EXAMPLES OF PARAMETER SETS¶
Default parameters are given by 'ncbi-seg sequence' (equivalent to 'ncbi-seg
sequence 12 2.2 2.5'). These parameters are appropriate for low- complexity
masking of many amino acid sequences [with -x option ].

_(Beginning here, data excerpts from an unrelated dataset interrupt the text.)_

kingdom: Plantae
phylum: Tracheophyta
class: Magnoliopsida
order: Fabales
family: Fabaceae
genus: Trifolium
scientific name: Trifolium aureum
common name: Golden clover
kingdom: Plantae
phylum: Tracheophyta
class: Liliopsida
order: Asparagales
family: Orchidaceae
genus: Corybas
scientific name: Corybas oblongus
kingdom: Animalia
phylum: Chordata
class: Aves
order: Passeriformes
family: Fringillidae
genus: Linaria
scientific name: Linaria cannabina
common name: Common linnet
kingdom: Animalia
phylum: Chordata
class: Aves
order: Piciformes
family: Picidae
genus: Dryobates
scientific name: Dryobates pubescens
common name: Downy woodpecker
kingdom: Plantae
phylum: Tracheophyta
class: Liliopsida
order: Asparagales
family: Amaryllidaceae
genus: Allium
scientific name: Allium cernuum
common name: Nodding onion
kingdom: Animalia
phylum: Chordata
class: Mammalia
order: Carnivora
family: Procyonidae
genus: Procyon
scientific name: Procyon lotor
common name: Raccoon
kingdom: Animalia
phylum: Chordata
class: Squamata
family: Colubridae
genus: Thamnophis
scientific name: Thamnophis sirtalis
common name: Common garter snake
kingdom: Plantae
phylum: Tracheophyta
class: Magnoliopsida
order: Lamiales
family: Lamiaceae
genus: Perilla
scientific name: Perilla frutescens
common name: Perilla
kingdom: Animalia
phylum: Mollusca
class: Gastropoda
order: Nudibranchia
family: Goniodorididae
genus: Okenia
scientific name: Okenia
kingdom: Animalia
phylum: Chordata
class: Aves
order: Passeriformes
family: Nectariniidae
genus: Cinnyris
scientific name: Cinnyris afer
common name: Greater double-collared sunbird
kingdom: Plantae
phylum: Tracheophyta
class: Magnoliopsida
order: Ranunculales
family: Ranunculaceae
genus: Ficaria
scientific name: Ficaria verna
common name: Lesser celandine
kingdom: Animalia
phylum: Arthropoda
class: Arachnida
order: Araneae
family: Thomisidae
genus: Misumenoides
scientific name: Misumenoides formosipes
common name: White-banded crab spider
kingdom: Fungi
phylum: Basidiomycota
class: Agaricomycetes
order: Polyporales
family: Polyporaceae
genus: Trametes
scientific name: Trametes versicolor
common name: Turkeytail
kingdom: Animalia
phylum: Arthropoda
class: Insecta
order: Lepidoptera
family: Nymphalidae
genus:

Database-database comparisons:¶
More stringent (lower) complexity parameters are suitable when masked sequences
are compared with masked sequences. For example, for BLAST or FASTA searches
that compare two amino acid sequence databases, the following masking may be
applied to both databases:
ncbi-seg database 12 1.8 2.0 -x
Homopolymer analysis:¶
To examine all homopolymeric subsequences of length (for example) 7 or greater:
ncbi-seg sequence 7 0 0
Non-globular regions of protein sequences:¶
Many long non-globular domains may be diagnosed at longer window lengths,
typically:
ncbi-seg sequence 45 3.4 3.75
For some shorter non-globular domains, the following set is appropriate:
ncbi-seg sequence 25 3.0 3.3
Nucleotide sequences:¶
The maximum value of the complexity parameters is 2 (log[base 2]4). For masking,
the following is approximately equivalent in effect to the default parameters
for amino acid sequences:
ncbi-seg sequence.na 21 1.4 1.6
EXAMPLES¶
The following is a file named 'prion' in FASTA format:
>PRIO_HUMAN MAJOR PRION PROTEIN PRECURSOR
MANLGCWMLVLFVATWSDLGLCKKRPKPGGWNTGGSRYPGQGSPGGNRYPPQGGGGWGQP
HGGGWGQPHGGGWGQPHGGGWGQPHGGGWGQGGGTHSQWNKPSKPKTNMKHMAGAAAAGA
VVGGLGGYMLGSAMSRPIIHFGSDYEDRYYRENMHRYPNQVYYRPMDEYSNQNNFVHDCV
NITIKQHTVTTTTKGENFTETDVKMMERVVEQMCITQYERESQAYYQRGSSMVLFSSPPV
ILLISFLIFLIVG
The command line:
ncbi-seg /usr/share/doc/ncbi-seg/examples/prion.fa
gives the standard output below
>PRIO_HUMAN MAJOR PRION PROTEIN PRECURSOR
1-49 MANLGCWMLVLFVATWSDLGLCKKRPKPGG
WNTGGSRYPGQGSPGGNRY
ppqggggwgqphgggwgqphgggwgqphgg 50-94
gwgqphgggwgqggg
95-112 THSQWNKPSKPKTNMKHM
agaaaagavvgglggymlgsams 113-135
136-187 RPIIHFGSDYEDRYYRENMHRYPNQVYYRP
MDEYSNQNNFVHDCVNITIKQH
tvttttkgenftet 188-201
202-236 DVKMMERVVEQMCITQYERESQAYYQRGSS
MVLFS
sppvillisflifliv 237-252
253-253 G
The low-complexity sequences are on the left (lower case) and high-complexity
sequences are on the right (upper case). All sequence segments read from left
to right and their order in the sequence is from top to bottom, as shown by
the central column of residue numbers.
The command line:
ncbi-seg /usr/share/doc/ncbi-seg/examples/prion.fa -x
gives the following FASTA-formatted file:-
>PRIO_HUMAN MAJOR PRION PROTEIN PRECURSOR
MANLGCWMLVLFVATWSDLGLCKKRPKPGGWNTGGSRYPGQGSPGGNRYxxxxxxxxxxx
xxxxxxxxxxxxxxxxxxxxxxxxxxxxxxxxxxTHSQWNKPSKPKTNMKHMxxxxxxxx
xxxxxxxxxxxxxxxRPIIHFGSDYEDRYYRENMHRYPNQVYYRPMDEYSNQNNFVHDCV
NITIKQHxxxxxxxxxxxxxxDVKMMERVVEQMCITQYERESQAYYQRGSSMVLFSxxxx
xxxxxxxxxxxxG
SEE ALSO¶
segn(1),
blast(1),
saps(1),
xnu(1)
AUTHORS¶
John Wootton: wootton@ncbi.nlm.nih.gov
Scott Federhen: federhen@ncbi.nlm.nih.gov
National Center for Biotechnology Information
Building 38A, Room 8N805
National Library of Medicine
National Institutes of Health
Bethesda, Maryland, MD 20894
U.S.A.
PRIMARY REFERENCE¶
Wootton, J.C., Federhen, S. (1993) Statistics of local complexity in amino acid
sequences and sequence databases. Computers & Chemistry 17: 149-163.
OTHER REFERENCES¶
Wootton, J.C. (1994) Non-globular domains in protein sequences: automated
segmentation using complexity measures. Computers & Chemistry 18: (in
press).
Altschul, S.F., Boguski, M., Gish, W., Wootton, J.C. (1994) Issues in searching
molecular sequence databases. Nature Genetics 6: 119-129.
Wootton, J.C. (1994) Simple sequences of protein and DNA. In: Nucleic Acid and
Protein Sequence Analysis: A Practical Approach. (Second Edition, Chapter 8,
Bishop, M.J. and Rawlings, C.R. Eds. IRL Press, Oxford) (In press).